Tom Hendrie, head of policy and communications at Cheshire Centre for Independent Living, first met Sir Bert in the 1980s when he had come to speak to a small, newly-formed user-led group in Barrow-in-Furness.
He said: “He will be remembered for the big things like [campaigning for the] mobility allowance and the Motability scheme but he was a very active supporter of grassroots disability organisations, always willing to travel to an AGM or to chair a meeting about a local issue.
“He came under some criticism of being too close to the establishment later in his life but his legacy is still very real and positive in the lives of disabled people.”
Lord Sterling, chair and co-founder of Motability, said: “Over the last 50 years, Sir Bert worked with a great number of disability organisations, tirelessly campaigning for the rights of disabled people, and many of us here had the pleasure of knowing him over these years.

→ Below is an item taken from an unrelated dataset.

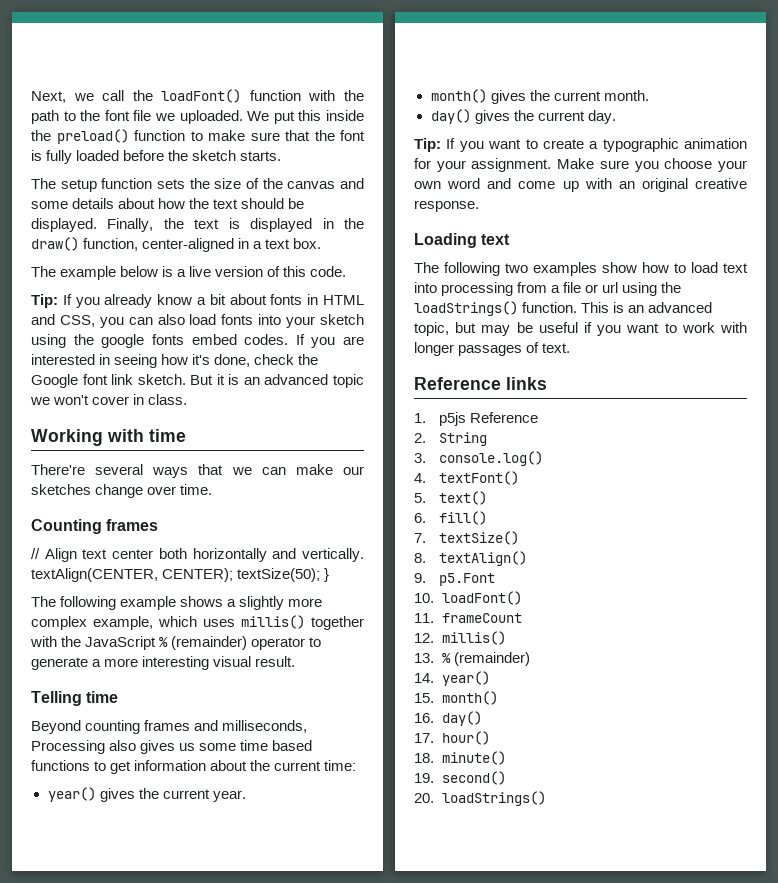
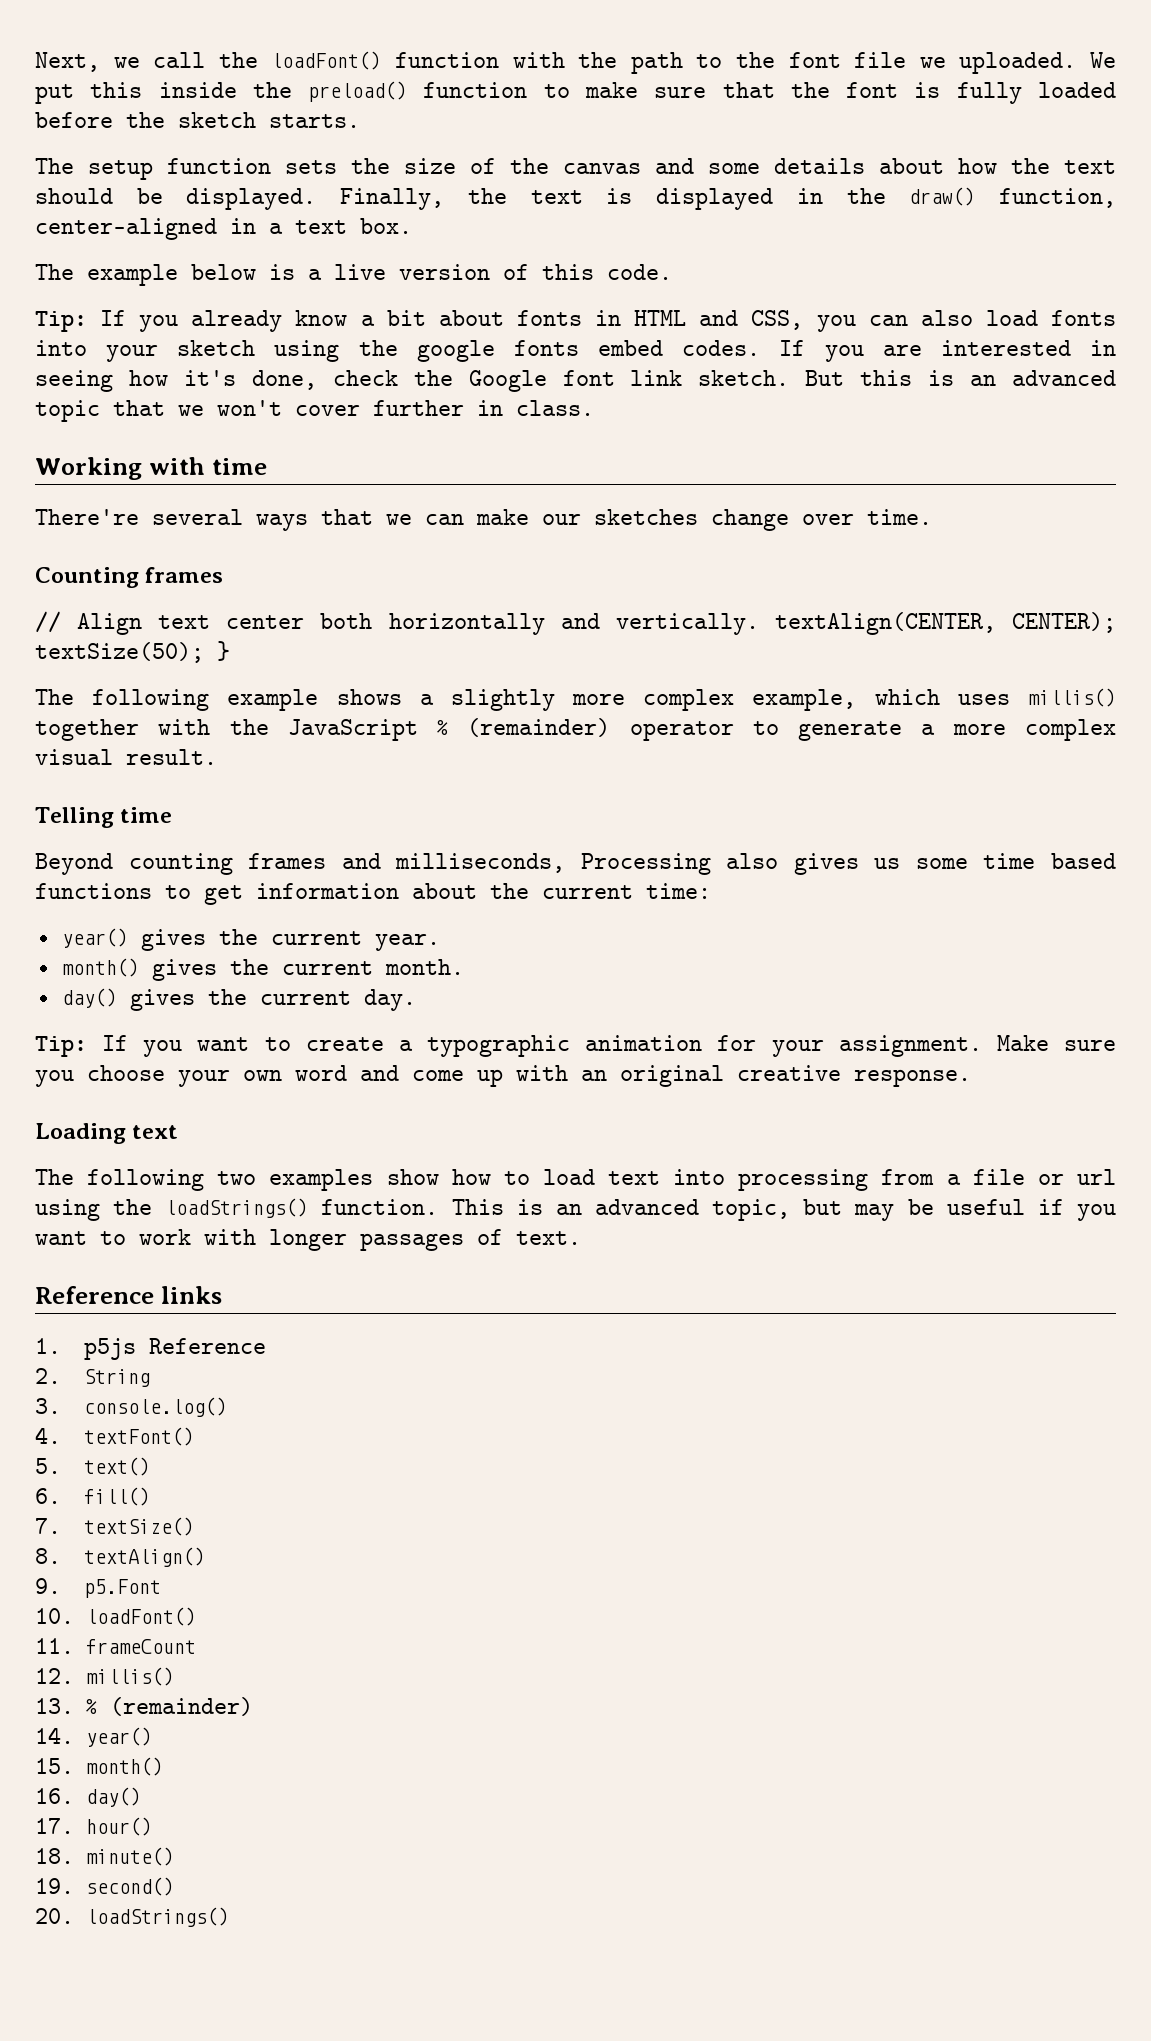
[216,374,225,385] it -> [860,370,913,386] this
(364, 381) none -> [113,400,165,416] that
(130, 400) none -> [373,400,464,416] further
[142,656,210,670] interesting -> [1025,719,1116,741] complex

“Sir Bert became a governor of Motability in 2002 and his incisive knowledge and wise counsel played a key part in our constant endeavours to improve the Motability scheme.
“Taking account of his own disability, his energies never ceased to amaze me.
“He was a real ‘doer’ and always prepared to challenge and fight for what he believed in.”
Neil Crowther first met Sir Bert when he was at RADAR and later worked with him at DRC.
In a tribute on his blog, Crowther describes how they worked together again when Sir Bert asked him to join the commission on disability and poverty.
He described Sir Bert as a “consummate negotiator” and political operator who “secured countless commitments from some of the most senior and influential figures of the past 50 years”.
He said: “He never gave up imagining the world could be a better place for disabled people.”
Among his many achievements secured from years of negotiating and influencing, Sir Bert drafted the amendment to the transport bill in 1984 that led to the setting up of a statutory Disabled Persons Transport Advisory Committee (DPTAC), and was a DPTAC member for more than 15 years.
His arguments later helped stave off attempts by the Liberal Democrat transport minister Norman Baker to abolish DPTAC, and replace it with unpaid disabled advisers.
Sir Bert said at the time that the government appeared to believe that improvements to society can only be made by paying million-pound bonuses, except with disabled people “who are the only people in society who work for free”.
He spoke out, too, on attempts to legalise assisted suicide, arguing in 2015 – after new research showed an “explosion” of cases in which greedy relatives were committing fraud by targeting members of their own family – that some relatives were not “wonderful” and caring, but have “other motives”, which could put “enormous pressure” on many disabled people if assisted suicide was legalised.